- [TO DO]:
Set the whole listing down again, word for word, with no pictures.

- [DATA SHOWN]:
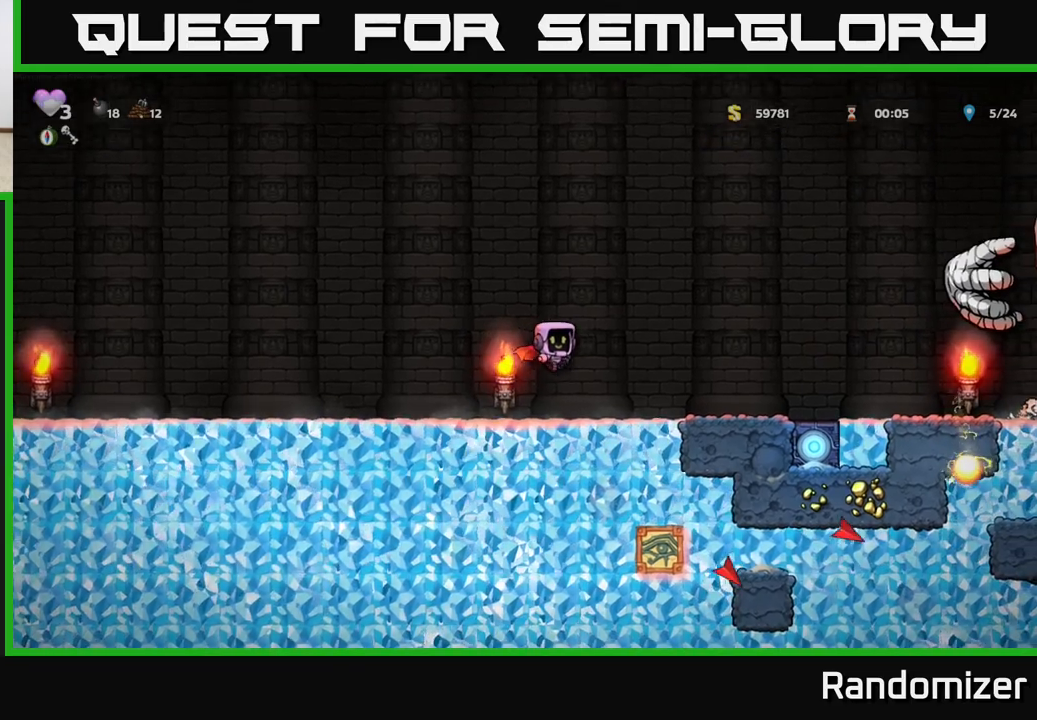
{"buttons": [], "left_stick": "center", "events": []}
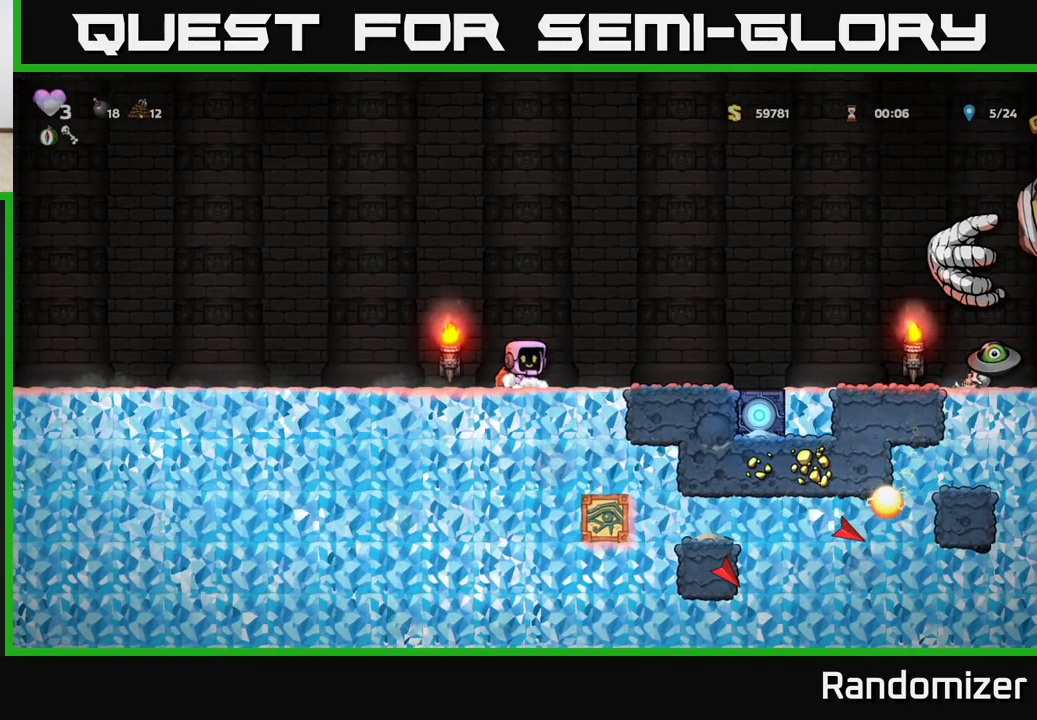
{"buttons": [], "left_stick": "center", "events": [[17, "left_stick", "right"], [250, "left_stick", "center"]]}
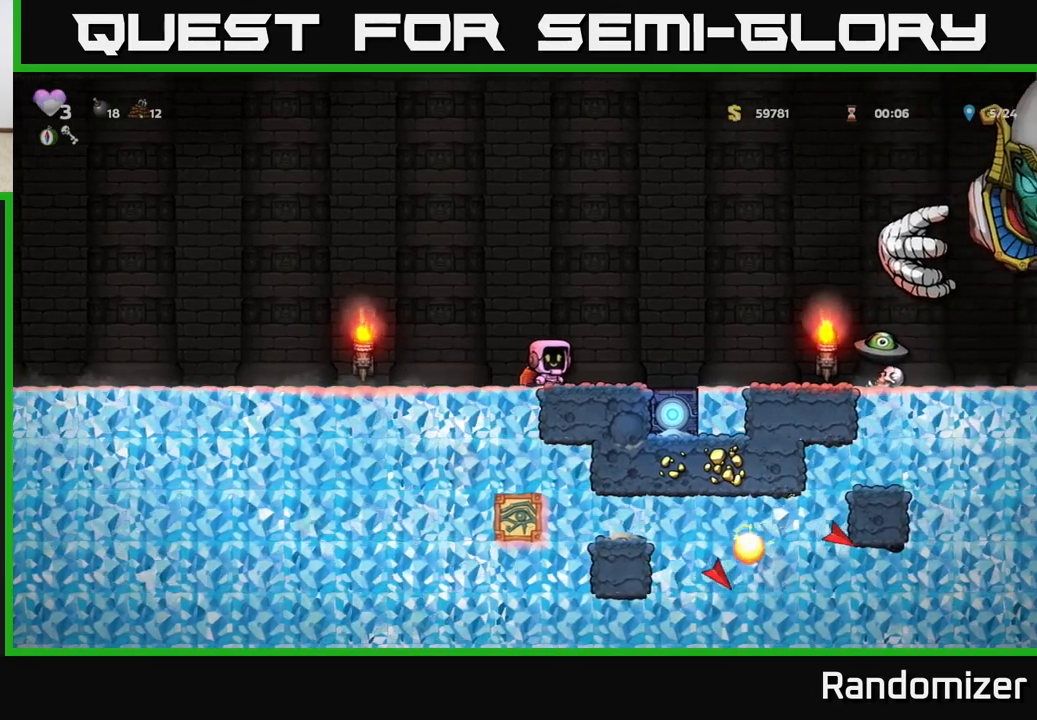
{"buttons": ["A"], "left_stick": "center", "events": [[150, "A", "down"], [267, "A", "up"], [433, "A", "down"]]}
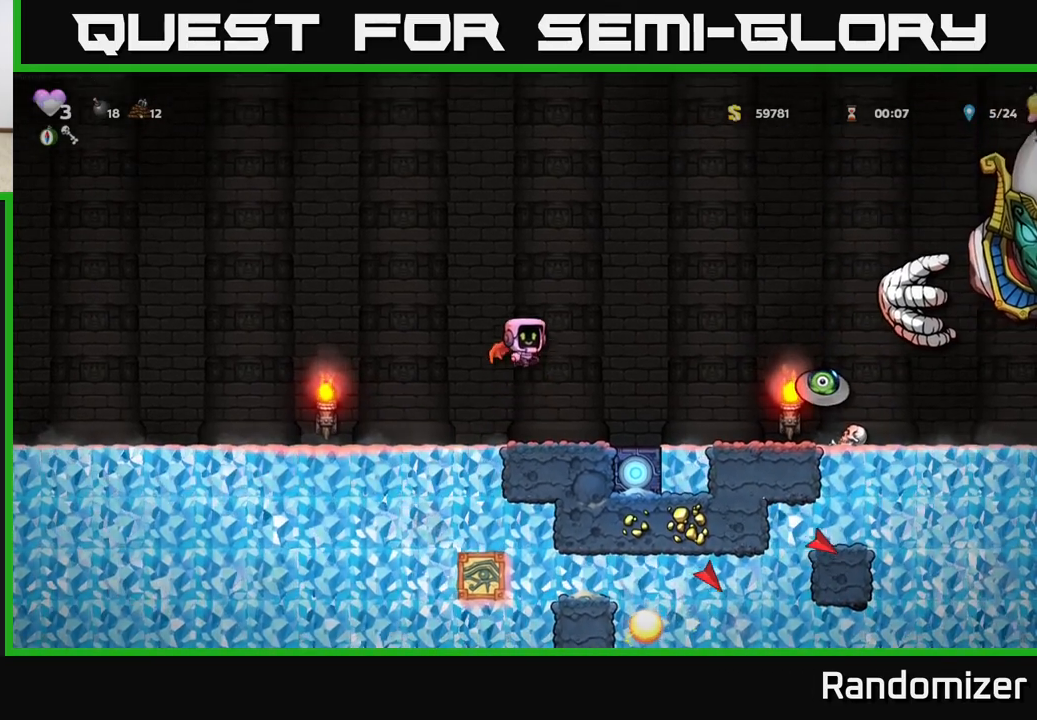
{"buttons": ["A"], "left_stick": "left", "events": [[100, "A", "up"], [100, "left_stick", "right"], [167, "A", "down"], [350, "left_stick", "left"]]}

- [SOLUTION TO THIS PROBLEM]:
{"buttons": [], "left_stick": "center", "events": []}
{"buttons": [], "left_stick": "center", "events": [[17, "left_stick", "right"], [250, "left_stick", "center"]]}
{"buttons": ["A"], "left_stick": "center", "events": [[150, "A", "down"], [267, "A", "up"], [433, "A", "down"]]}
{"buttons": ["A"], "left_stick": "left", "events": [[100, "A", "up"], [100, "left_stick", "right"], [167, "A", "down"], [350, "left_stick", "left"]]}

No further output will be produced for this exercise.